The slump in the last quarter obviously coincided with the second wave of the coronavirus pandemic, which hit Europe hard and forced countries, including Austria, to re-introduce strict lockdowns and widespread closures.
Eurostat’s “flash estimates” showed of all the member states for which data was available for the fourth quarter of 2020, Austria’s GDP recorded the largest decrease (-4.3%) compared to the previous quarter.
It was followed by Italy, whose economy shrunk by 2 percent, and France, which contracted by 1.3 percent.
When compared year on year with other European countries, Austria’s economy also showed a big slowdown.
A comparison with the previous year shows a fall in GDP of 7.8 percent. Only Spain, which had a fall of 9.1 percent GDP, was harder hit by the pandemic than Austria.
For the EU as a whole, combined GDP fell by 0.5 percent between the third and fourth quarters and 4.8 percent compared to the previous year.

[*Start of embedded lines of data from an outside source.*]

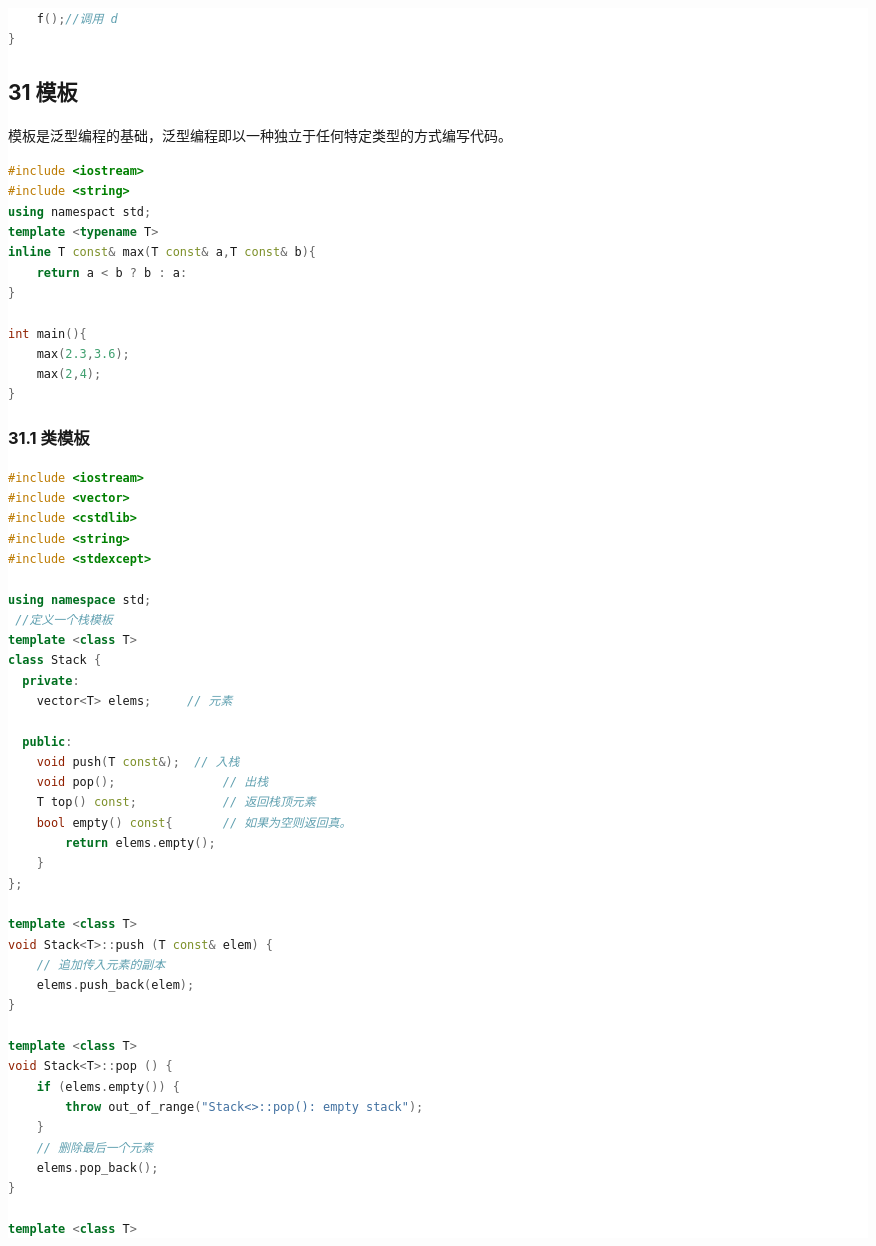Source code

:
 ```c++
    f();//调用 d
}
```

## 31 模板

模板是泛型编程的基础，泛型编程即以一种独立于任何特定类型的方式编写代码。

```c++
#include <iostream>
#include <string>
using namespact std;
template <typename T>
inline T const& max(T const& a,T const& b){
    return a < b ? b : a:
}

int main(){
    max(2.3,3.6);
    max(2,4);       
}
```

### 31.1 类模板

```c++
#include <iostream>
#include <vector>
#include <cstdlib>
#include <string>
#include <stdexcept>
 
using namespace std;
 //定义一个栈模板
template <class T>
class Stack { 
  private: 
    vector<T> elems;     // 元素 
 
  public: 
    void push(T const&);  // 入栈
    void pop();               // 出栈
    T top() const;            // 返回栈顶元素
    bool empty() const{       // 如果为空则返回真。
        return elems.empty(); 
    } 
}; 
 
template <class T>
void Stack<T>::push (T const& elem) { 
    // 追加传入元素的副本
    elems.push_back(elem);    
} 
 
template <class T>
void Stack<T>::pop () { 
    if (elems.empty()) { 
        throw out_of_range("Stack<>::pop(): empty stack"); 
    }
    // 删除最后一个元素
    elems.pop_back();         
} 
 
template <class T>
```
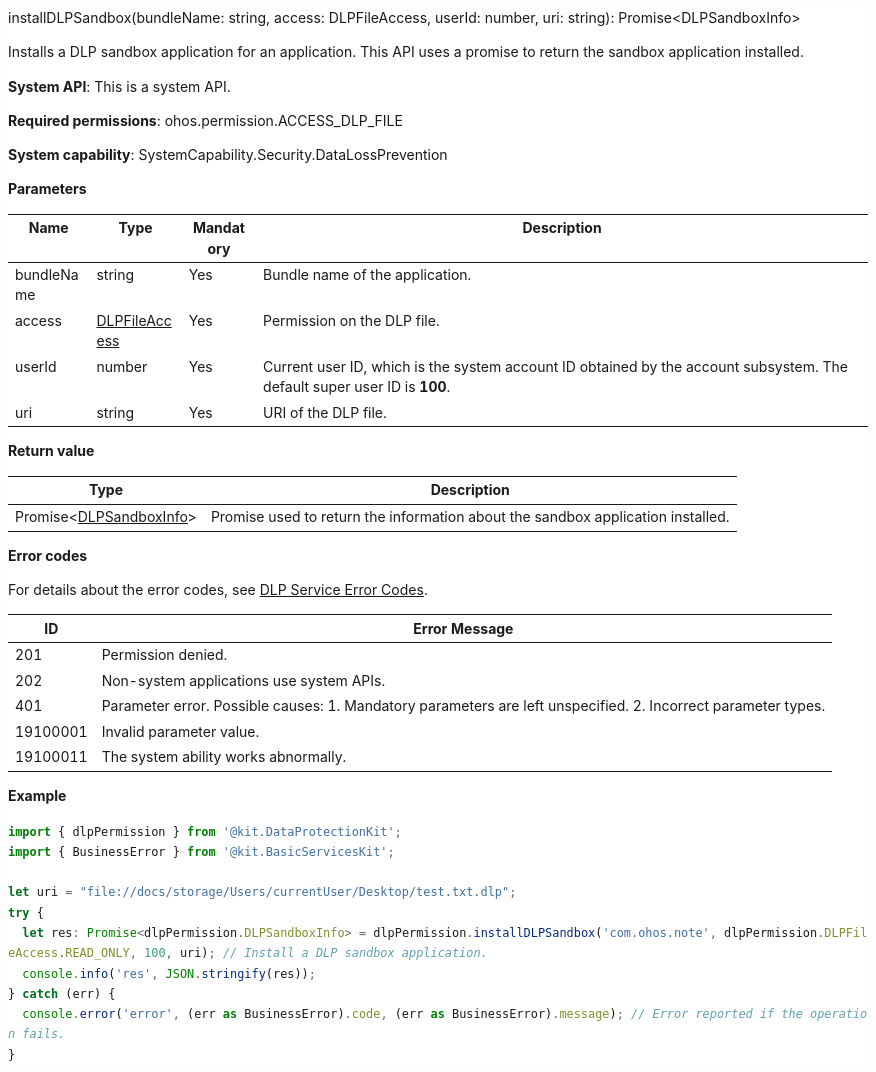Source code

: installDLPSandbox(bundleName: string, access: DLPFileAccess, userId: number, uri: string): Promise&lt;DLPSandboxInfo&gt;

Installs a DLP sandbox application for an application. This API uses a promise to return the sandbox application installed.

**System API**: This is a system API.

**Required permissions**: ohos.permission.ACCESS_DLP_FILE

**System capability**: SystemCapability.Security.DataLossPrevention

**Parameters**

| Name | Type | Mandatory | Description |
| -------- | -------- | -------- | -------- |
| bundleName | string | Yes | Bundle name of the application. |
| access | [DLPFileAccess](js-apis-dlppermission.md#dlpfileaccess) | Yes | Permission on the DLP file. |
| userId | number | Yes | Current user ID, which is the system account ID obtained by the account subsystem. The default super user ID is **100**. |
| uri | string | Yes | URI of the DLP file. |

**Return value**

| Type | Description |
| -------- | -------- |
| Promise&lt;[DLPSandboxInfo](#dlpsandboxinfo)&gt; | Promise used to return the information about the sandbox application installed. |

**Error codes**

For details about the error codes, see [DLP Service Error Codes](errorcode-dlp.md).

| ID | Error Message |
| -------- | -------- |
| 201 | Permission denied. |
| 202 | Non-system applications use system APIs. |
| 401 | Parameter error. Possible causes: 1. Mandatory parameters are left unspecified. 2. Incorrect parameter types. |
| 19100001 | Invalid parameter value. |
| 19100011 | The system ability works abnormally. |

**Example**

```ts
import { dlpPermission } from '@kit.DataProtectionKit';
import { BusinessError } from '@kit.BasicServicesKit';

let uri = "file://docs/storage/Users/currentUser/Desktop/test.txt.dlp";
try {
  let res: Promise<dlpPermission.DLPSandboxInfo> = dlpPermission.installDLPSandbox('com.ohos.note', dlpPermission.DLPFileAccess.READ_ONLY, 100, uri); // Install a DLP sandbox application.
  console.info('res', JSON.stringify(res));
} catch (err) {
  console.error('error', (err as BusinessError).code, (err as BusinessError).message); // Error reported if the operation fails.
}
```
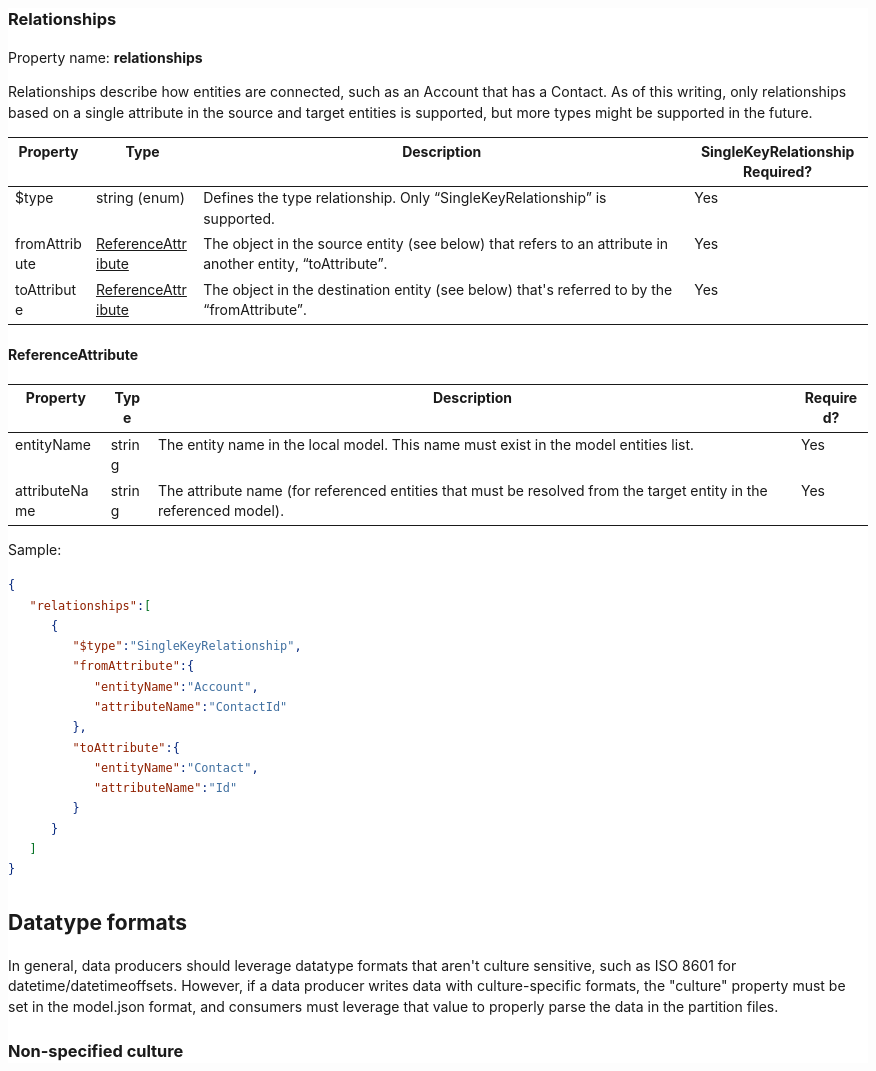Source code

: ### Relationships

Property name: **relationships**

Relationships describe how entities are connected, such as an Account that has a Contact. As of this writing, only relationships based on a single attribute in the source and target entities is supported, but more types might be supported in the future.

| Property | Type | Description | SingleKeyRelationship Required? |
| ---------------- |---------------- |-------------------------------- |------------- |
|$type | string (enum) | Defines the type relationship. Only “SingleKeyRelationship” is supported. | Yes |
|fromAttribute | [ReferenceAttribute](#referenceattribute) | The object in the source entity (see below) that refers to an attribute in another entity, “toAttribute”. | Yes |
|toAttribute | [ReferenceAttribute](#referenceattribute) | The object in the destination entity (see below) that's referred to by the “fromAttribute”. | Yes |

#### ReferenceAttribute

| Property | Type | Description | Required? |
| ---------------- |---------------- |-------------------------------- |------------- |
|entityName | string | The entity name in the local model. This name must exist in the model entities list. | Yes |
|attributeName | string | The attribute name (for referenced entities that must be resolved from the target entity in the referenced model). | Yes |

Sample:

``` json
{
   "relationships":[
      {
         "$type":"SingleKeyRelationship",
         "fromAttribute":{
            "entityName":"Account",
            "attributeName":"ContactId"
         },
         "toAttribute":{
            "entityName":"Contact",
            "attributeName":"Id"
         }
      }
   ]
}
```

## Datatype formats

In general, data producers should leverage datatype formats that aren't culture sensitive, such as ISO 8601 for datetime/datetimeoffsets. However, if a data producer writes data with culture-specific formats, the "culture" property must be set in the model.json format, and consumers must leverage that value to properly parse the data in the partition files.

### Non-specified culture
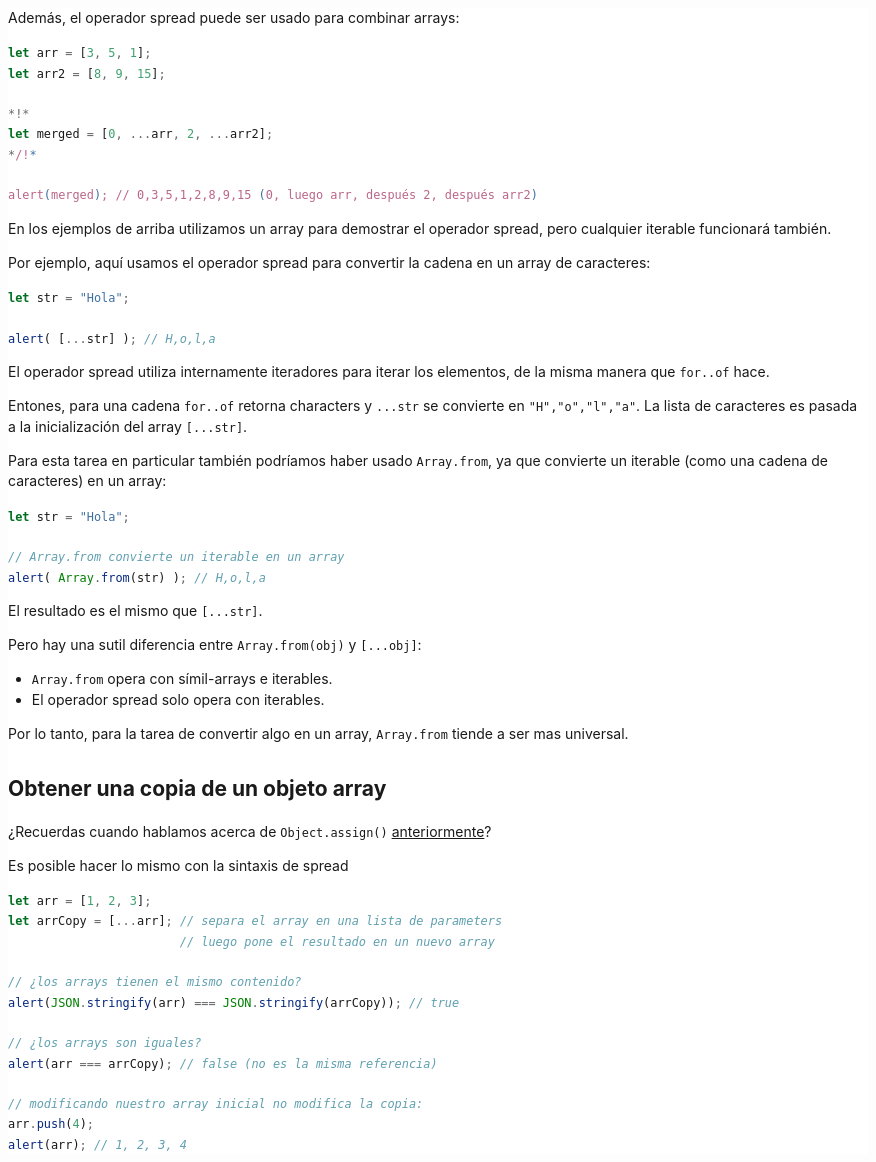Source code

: Además, el operador spread puede ser usado para combinar arrays:

```js run
let arr = [3, 5, 1];
let arr2 = [8, 9, 15];

*!*
let merged = [0, ...arr, 2, ...arr2];
*/!*

alert(merged); // 0,3,5,1,2,8,9,15 (0, luego arr, después 2, después arr2)
```

En los ejemplos de arriba utilizamos un array para demostrar el operador spread, pero cualquier iterable funcionará también.

Por ejemplo, aquí usamos el operador spread para convertir la cadena en un array de caracteres:

```js run
let str = "Hola";

alert( [...str] ); // H,o,l,a
```

El operador spread utiliza internamente iteradores para iterar los elementos, de la misma manera que `for..of` hace.

Entones, para una cadena `for..of` retorna characters y `...str` se convierte en `"H","o","l","a"`. La lista de caracteres es pasada a la inicialización del array `[...str]`.

Para esta tarea en particular también podríamos haber usado `Array.from`, ya que convierte un iterable (como una cadena de caracteres) en un array:

```js run
let str = "Hola";

// Array.from convierte un iterable en un array
alert( Array.from(str) ); // H,o,l,a
```

El resultado es el mismo que `[...str]`.

Pero hay una sutil diferencia entre `Array.from(obj)` y `[...obj]`:

- `Array.from` opera con símil-arrays e iterables.
- El operador spread solo opera con iterables.

Por lo tanto, para la tarea de convertir algo en un array, `Array.from` tiende a ser mas universal.


## Obtener una copia de un objeto array

¿Recuerdas cuando hablamos acerca de `Object.assign()` [anteriormente](https://javascript.info/object#cloning-and-merging-object-assign)?

Es posible hacer lo mismo con la sintaxis de spread

```js run
let arr = [1, 2, 3];
let arrCopy = [...arr]; // separa el array en una lista de parameters
                        // luego pone el resultado en un nuevo array

// ¿los arrays tienen el mismo contenido?
alert(JSON.stringify(arr) === JSON.stringify(arrCopy)); // true

// ¿los arrays son iguales?
alert(arr === arrCopy); // false (no es la misma referencia)

// modificando nuestro array inicial no modifica la copia:
arr.push(4);
alert(arr); // 1, 2, 3, 4
```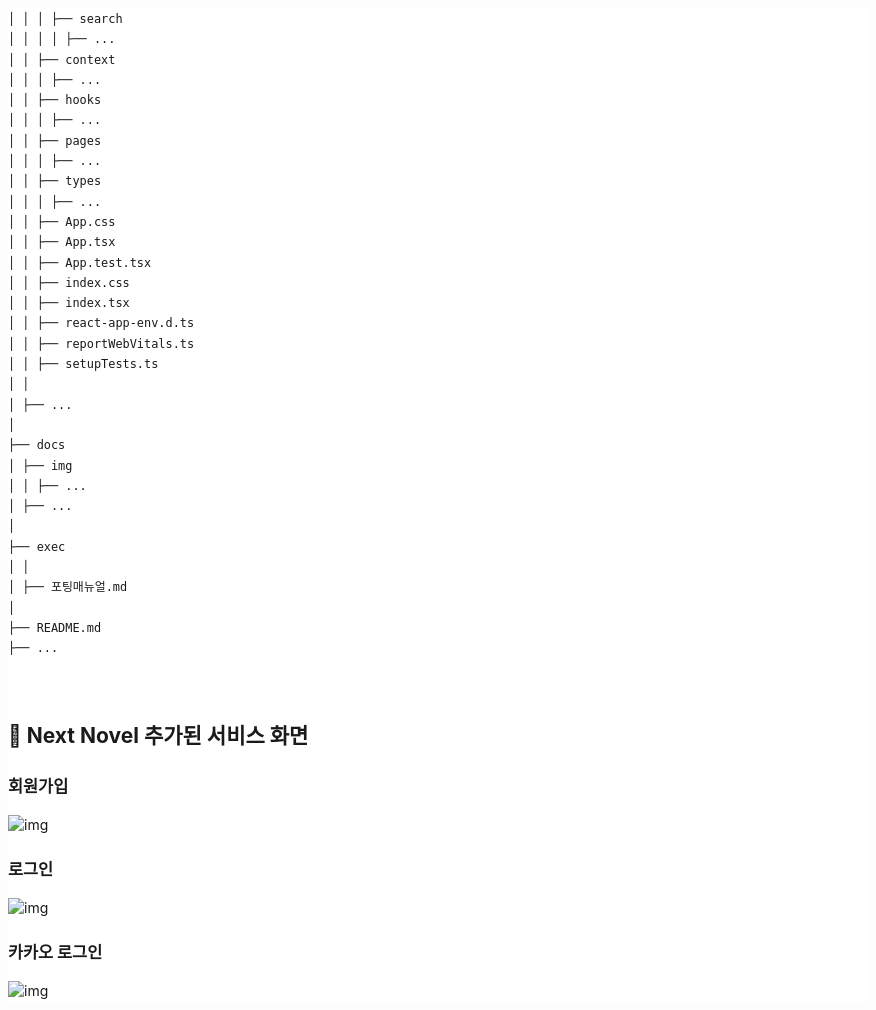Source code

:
 ```markdown
│ │ │ ├── search
│ │ │ │ ├── ...
│ │ ├── context
│ │ │ ├── ...
│ │ ├── hooks
│ │ │ ├── ...
│ │ ├── pages
│ │ │ ├── ...
│ │ ├── types
│ │ │ ├── ...
│ │ ├── App.css
│ │ ├── App.tsx
│ │ ├── App.test.tsx
│ │ ├── index.css
│ │ ├── index.tsx
│ │ ├── react-app-env.d.ts
│ │ ├── reportWebVitals.ts
│ │ ├── setupTests.ts
│ │
│ ├── ...
│
├── docs
│ ├── img
│ │ ├── ...
│ ├── ...
│
├── exec
│ │
│ ├── 포팅매뉴얼.md
│
├── README.md
├── ...
```

<br>

## 🎲 Next Novel 추가된 서비스 화면

### 회원가입

![img](docs/img/회원가입.gif)

### 로그인

![img](docs/img/로그인.gif)

### 카카오 로그인

![img](docs/img/카카오로그인.gif)
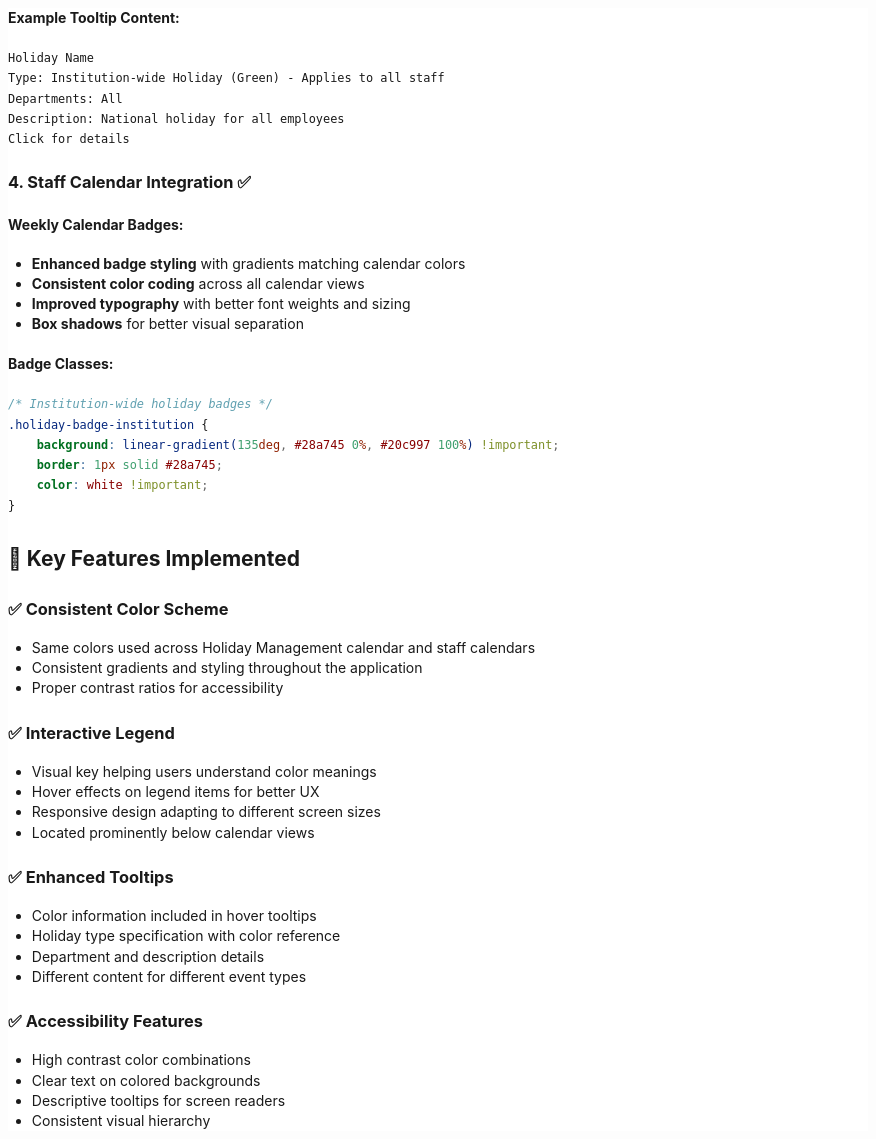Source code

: #### **Example Tooltip Content**:
```
Holiday Name
Type: Institution-wide Holiday (Green) - Applies to all staff
Departments: All
Description: National holiday for all employees
Click for details
```

### **4. Staff Calendar Integration** ✅

#### **Weekly Calendar Badges**:
- **Enhanced badge styling** with gradients matching calendar colors
- **Consistent color coding** across all calendar views
- **Improved typography** with better font weights and sizing
- **Box shadows** for better visual separation

#### **Badge Classes**:
```css
/* Institution-wide holiday badges */
.holiday-badge-institution {
    background: linear-gradient(135deg, #28a745 0%, #20c997 100%) !important;
    border: 1px solid #28a745;
    color: white !important;
}
```

## 🎯 Key Features Implemented

### ✅ **Consistent Color Scheme**
- Same colors used across Holiday Management calendar and staff calendars
- Consistent gradients and styling throughout the application
- Proper contrast ratios for accessibility

### ✅ **Interactive Legend**
- Visual key helping users understand color meanings
- Hover effects on legend items for better UX
- Responsive design adapting to different screen sizes
- Located prominently below calendar views

### ✅ **Enhanced Tooltips**
- Color information included in hover tooltips
- Holiday type specification with color reference
- Department and description details
- Different content for different event types

### ✅ **Accessibility Features**
- High contrast color combinations
- Clear text on colored backgrounds
- Descriptive tooltips for screen readers
- Consistent visual hierarchy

Reacting to the figures, Der Standard newspaper commented Austria was doing “particularly badly” economically during the pandemic and said the depth of the recession was “surprising.” At the same time, broadcaster ORF pointed out that GDP in the Eurozone shrank by the largest amount since records began in 1996.
However, Austrian Institute for Economic Research (WIFO) boss Christoph Badelt told the ZIB2 program that the numbers were estimated and treated with caution.
Badelt said Austria’s summer tourism success could explain the plummeting GDP between the third and fourth quarters of 2020. From this higher level of economic activity in the summer, the slump would be stronger.
And he said he was certain once Covid-19 is contained, there will be a “massive upswing.”
Austria’s Double Dip
According to flash estimates from the Austrian Institute of Economic Research, the Austrian economy shrunk by 4.3% quarter-on-quarter in the fourth quarter of 2020.
The greatest losses came from services including retail, accommodation, hospitality, transport and other services, such as personal services, culture and recreation (-19.7% and -25.2% respectively). Personal consumption decreased by 8.3%, while industrial production and construction activity remained more stable (with +1 and -1.6% respectively).
The feared double-dip could not be avoided in the fourth quarter, given that lockdown measures were gradually tightened leading to almost no tourism in November.
So what can be expected in 2021? The way 2020 ended will continue in the first quarter of 2021 for now.
The current lockdown measures will stay in place at least until 7 February and schools will open only on 15 February. Restaurants and hotels will stay closed at least until March. Since tourism activity has already been very restricted since November, the entire tourism winter season will be hit hard.